What to do: Repeat every record exactly, but omit the images.

[Opening Data for processing section]

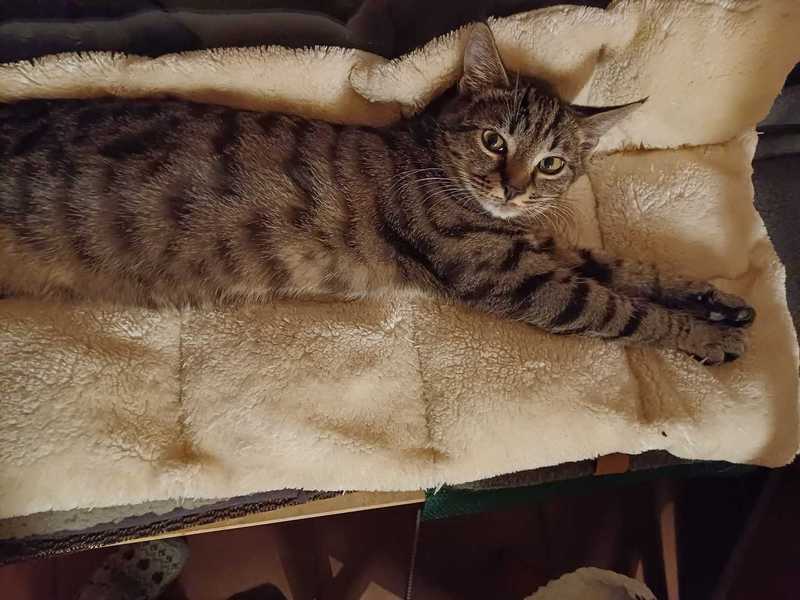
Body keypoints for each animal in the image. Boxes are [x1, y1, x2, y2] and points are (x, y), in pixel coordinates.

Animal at [0, 23, 754, 365]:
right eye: (495, 142)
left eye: (552, 165)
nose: (511, 189)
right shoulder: (504, 273)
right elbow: (617, 307)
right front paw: (700, 336)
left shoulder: (533, 244)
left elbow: (629, 269)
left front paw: (711, 298)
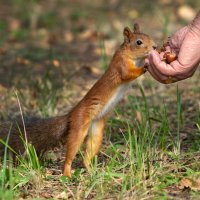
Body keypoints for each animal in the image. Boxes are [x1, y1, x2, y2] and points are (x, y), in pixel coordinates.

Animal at [0, 22, 156, 177]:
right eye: (139, 42)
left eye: (148, 36)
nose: (154, 47)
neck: (129, 54)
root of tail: (71, 115)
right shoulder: (121, 64)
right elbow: (128, 73)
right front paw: (145, 66)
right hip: (79, 125)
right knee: (71, 153)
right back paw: (68, 173)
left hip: (97, 130)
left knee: (88, 153)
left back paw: (91, 170)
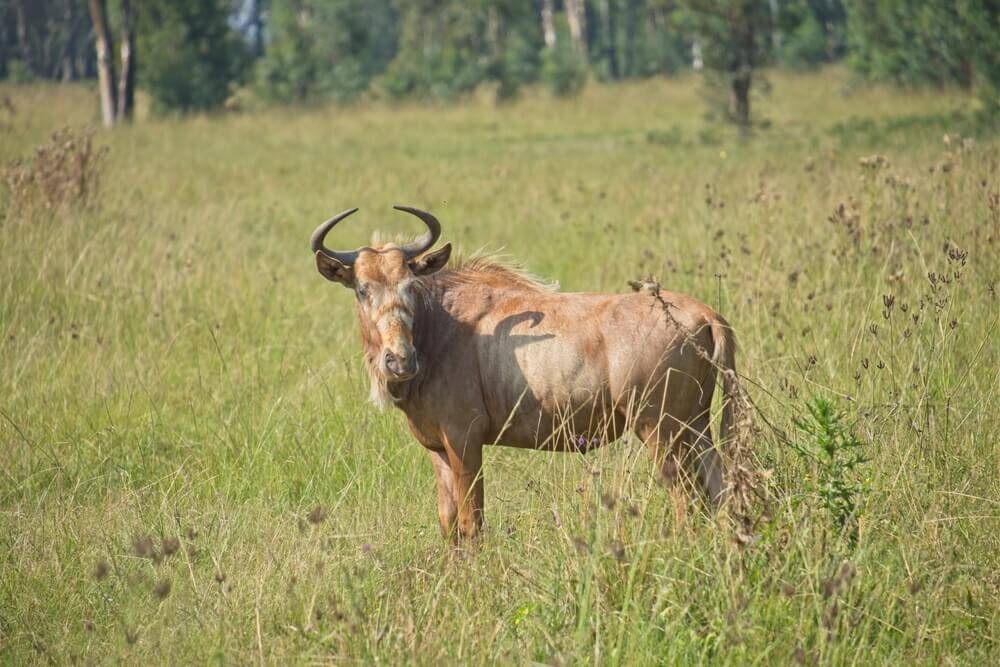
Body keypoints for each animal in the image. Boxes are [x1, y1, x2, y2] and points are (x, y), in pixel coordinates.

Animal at [312, 206, 739, 540]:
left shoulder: (466, 442)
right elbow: (448, 524)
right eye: (362, 289)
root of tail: (705, 315)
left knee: (688, 501)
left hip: (661, 432)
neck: (440, 326)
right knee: (720, 490)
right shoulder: (439, 449)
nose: (400, 361)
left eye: (411, 285)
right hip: (696, 429)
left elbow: (472, 523)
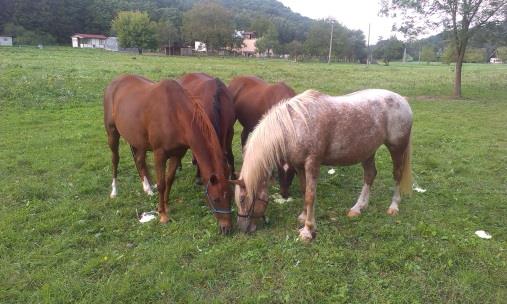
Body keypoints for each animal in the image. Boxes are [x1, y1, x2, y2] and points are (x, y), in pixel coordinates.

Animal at [103, 74, 234, 233]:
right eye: (215, 199)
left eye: (231, 197)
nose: (227, 229)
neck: (174, 113)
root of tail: (114, 82)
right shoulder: (159, 154)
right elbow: (161, 183)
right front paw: (162, 215)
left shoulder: (177, 154)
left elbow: (169, 180)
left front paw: (166, 206)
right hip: (112, 133)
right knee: (115, 159)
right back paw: (114, 191)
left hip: (137, 139)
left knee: (139, 160)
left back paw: (147, 188)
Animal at [232, 89, 414, 241]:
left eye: (242, 199)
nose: (242, 229)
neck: (295, 125)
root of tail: (403, 100)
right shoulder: (299, 166)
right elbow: (304, 190)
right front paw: (303, 216)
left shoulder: (312, 163)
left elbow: (310, 196)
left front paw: (307, 230)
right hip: (368, 151)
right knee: (370, 175)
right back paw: (358, 207)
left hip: (397, 148)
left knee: (397, 174)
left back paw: (393, 207)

[Closing Data for processing section]

Result:
Body keypoints for each animal in the image. Boxes are [x1, y1, x2, y2] and points are (x, y), in pixel coordinates.

Animal at [0, 23, 754, 365]:
right eye: (495, 142)
left eye: (552, 165)
nose: (511, 189)
right shoulder: (504, 273)
right elbow: (617, 307)
right front paw: (700, 336)
left shoulder: (533, 244)
left elbow: (629, 269)
left front paw: (711, 298)
Body keypoints for each animal in the image. Boxes are [x1, y1, x2, y2] and points are (x, y), in pixel coordinates.

Animal at [0, 22, 156, 177]:
right eye: (139, 42)
left eye: (148, 36)
nose: (154, 47)
neck: (129, 54)
root of tail: (71, 115)
right shoulder: (121, 64)
right elbow: (128, 73)
right front paw: (145, 66)
right hip: (79, 125)
right knee: (71, 153)
right back paw: (68, 173)
left hip: (97, 130)
left knee: (88, 153)
left back paw: (91, 170)
Body keypoints for each animal in the image. Boxes are [x1, y1, x2, y2] and points are (x, y), in pixel coordinates.

Animal at [312, 206, 739, 540]:
left shoulder: (466, 442)
right elbow: (448, 524)
right eye: (362, 289)
root of tail: (705, 315)
left knee: (688, 501)
left hip: (661, 432)
neck: (440, 326)
right knee: (720, 490)
right shoulder: (439, 449)
nose: (400, 361)
left eye: (411, 285)
right hip: (696, 429)
left elbow: (472, 523)
Body keypoints for each animal in the image. Boxes are [x1, y1, x2, y2] and points are (x, y), in pixel coordinates.

Animal at [103, 74, 234, 233]:
right eye: (215, 199)
left eye: (231, 197)
nose: (227, 229)
neck: (174, 113)
root of tail: (114, 82)
right shoulder: (159, 154)
right elbow: (161, 183)
right front paw: (162, 215)
left shoulder: (177, 154)
left elbow: (169, 180)
left front paw: (166, 206)
right hip: (112, 133)
right knee: (115, 159)
right back paw: (114, 191)
left hip: (137, 139)
left knee: (139, 160)
left back paw: (147, 188)
Animal at [232, 89, 414, 241]:
left eye: (242, 199)
nose: (242, 229)
neck: (295, 125)
root of tail: (403, 100)
right shoulder: (299, 166)
right elbow: (304, 190)
right front paw: (303, 216)
left shoulder: (312, 163)
left elbow: (310, 196)
left front paw: (307, 230)
right hip: (368, 151)
right knee: (370, 175)
right back paw: (358, 207)
left hip: (397, 148)
left knee: (397, 174)
left back paw: (393, 207)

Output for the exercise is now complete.